Suppose I have a covering map $p:X\rightarrow Y$, and $Y$ is connected. Is $Y$, as an open set, evenly covered by $p$?
I think the answer is yes; I'm new to this kind of topology, so I'm not sure if this proof works: If $Y$ is connected, then there will be at least two points $y_0,y_1$ with intersecting connected, open neighbourhoods that are evenly covered. Suppose these neighbourhoods are $U_0,U_1$ and suppose $\{V_\alpha\}$ is the partitioning of $p^{-1}(U_0)$ and $\{W_\beta\}$ is the partitioning of $p^{-1}(U_1)$. Then since $U_0\cap U_1$ is open, and every partition is homeomorphic, then $p^{-1}(U_0\cap U_1)\cap V_\alpha\neq \emptyset$, and $p^{-1}(U_0\cap U_1)\cap W_\beta\neq\emptyset$, for all $\alpha$ and $\beta$. Then for each $V_\alpha$, there is a single $W_\beta$ such that $p(V_\alpha\cap W_\beta)=U_0\cap U_1$. Since the union $V_\alpha\cup W_\beta$ is an open set that is homeomorphic to $U_0\cup U_1$, and there is a unique way to match the two partitions up, the new partition $\{V_\alpha\cup W_\alpha\}$ creates an even covering of $U_0\cup U_1$; repeating this process over the neighbourhoods of all points will eventually create an even covering of the the open set $Y$.
Does that work?
This doesn't work; the problem is that a single $V_\alpha$ might intersect more than one $W_\beta$. In particular, if $U_0\cap U_1$ is disconnected, there might be one $\beta$ such that $V_\alpha\cap W_\beta$ maps homeomorphically to one component of $U_0\cap U_1$, and a different $\beta'$ such that $V_\alpha\cap W_{\beta'}$ maps homeomorphically to another component of $U_0\cap U_1$. So there is no single $V_\alpha\cup W_\beta$ that maps homeomorphically to all of $U_0\cup U_1$.

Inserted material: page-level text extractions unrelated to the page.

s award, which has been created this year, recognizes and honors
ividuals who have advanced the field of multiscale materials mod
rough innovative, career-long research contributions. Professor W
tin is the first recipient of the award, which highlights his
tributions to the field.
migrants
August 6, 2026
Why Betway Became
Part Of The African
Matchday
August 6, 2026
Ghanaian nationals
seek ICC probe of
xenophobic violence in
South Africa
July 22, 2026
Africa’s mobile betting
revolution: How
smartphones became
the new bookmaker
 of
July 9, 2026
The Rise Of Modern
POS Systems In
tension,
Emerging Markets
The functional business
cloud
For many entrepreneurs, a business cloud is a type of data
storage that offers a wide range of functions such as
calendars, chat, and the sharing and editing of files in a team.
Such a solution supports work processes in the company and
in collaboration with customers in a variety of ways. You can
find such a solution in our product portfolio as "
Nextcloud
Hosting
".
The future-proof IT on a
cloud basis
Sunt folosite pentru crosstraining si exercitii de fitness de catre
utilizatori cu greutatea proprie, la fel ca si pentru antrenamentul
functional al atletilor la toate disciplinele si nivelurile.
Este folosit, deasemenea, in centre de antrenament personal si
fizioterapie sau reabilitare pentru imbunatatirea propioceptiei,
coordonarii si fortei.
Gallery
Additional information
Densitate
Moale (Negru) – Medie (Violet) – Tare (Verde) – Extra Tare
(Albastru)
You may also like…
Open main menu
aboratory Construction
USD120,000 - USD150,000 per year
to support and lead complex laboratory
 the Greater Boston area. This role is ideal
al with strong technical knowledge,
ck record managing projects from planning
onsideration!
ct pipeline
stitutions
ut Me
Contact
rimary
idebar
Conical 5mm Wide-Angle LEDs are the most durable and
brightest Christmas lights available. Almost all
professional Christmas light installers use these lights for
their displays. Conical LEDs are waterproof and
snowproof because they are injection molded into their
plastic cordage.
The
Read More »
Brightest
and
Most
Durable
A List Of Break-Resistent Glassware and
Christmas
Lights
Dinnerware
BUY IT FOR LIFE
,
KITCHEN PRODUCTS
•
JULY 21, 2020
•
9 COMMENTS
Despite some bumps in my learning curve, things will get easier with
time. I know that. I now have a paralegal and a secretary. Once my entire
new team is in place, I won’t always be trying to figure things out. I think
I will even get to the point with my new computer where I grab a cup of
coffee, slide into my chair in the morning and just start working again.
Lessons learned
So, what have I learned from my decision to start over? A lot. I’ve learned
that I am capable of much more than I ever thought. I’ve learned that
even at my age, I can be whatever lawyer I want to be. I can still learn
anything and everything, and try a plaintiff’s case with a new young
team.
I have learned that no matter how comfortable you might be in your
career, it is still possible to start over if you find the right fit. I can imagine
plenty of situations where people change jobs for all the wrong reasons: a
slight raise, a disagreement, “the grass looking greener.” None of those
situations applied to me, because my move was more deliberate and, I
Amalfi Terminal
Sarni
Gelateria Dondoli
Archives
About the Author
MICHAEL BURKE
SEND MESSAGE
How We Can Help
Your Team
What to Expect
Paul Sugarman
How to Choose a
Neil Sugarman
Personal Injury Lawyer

To see how this can happen concretely, try to figure out what happens when you apply your argument the case where $X=Y=S^1$ and $p$ is given by $p(z)=z^2$, thinking of $S^1$ as the unit circle in $\mathbb{C}$. You can take $U_0$ to be $S^1\setminus\{1\}$ and $U_1$ to be $S^1\setminus\{-1\}$.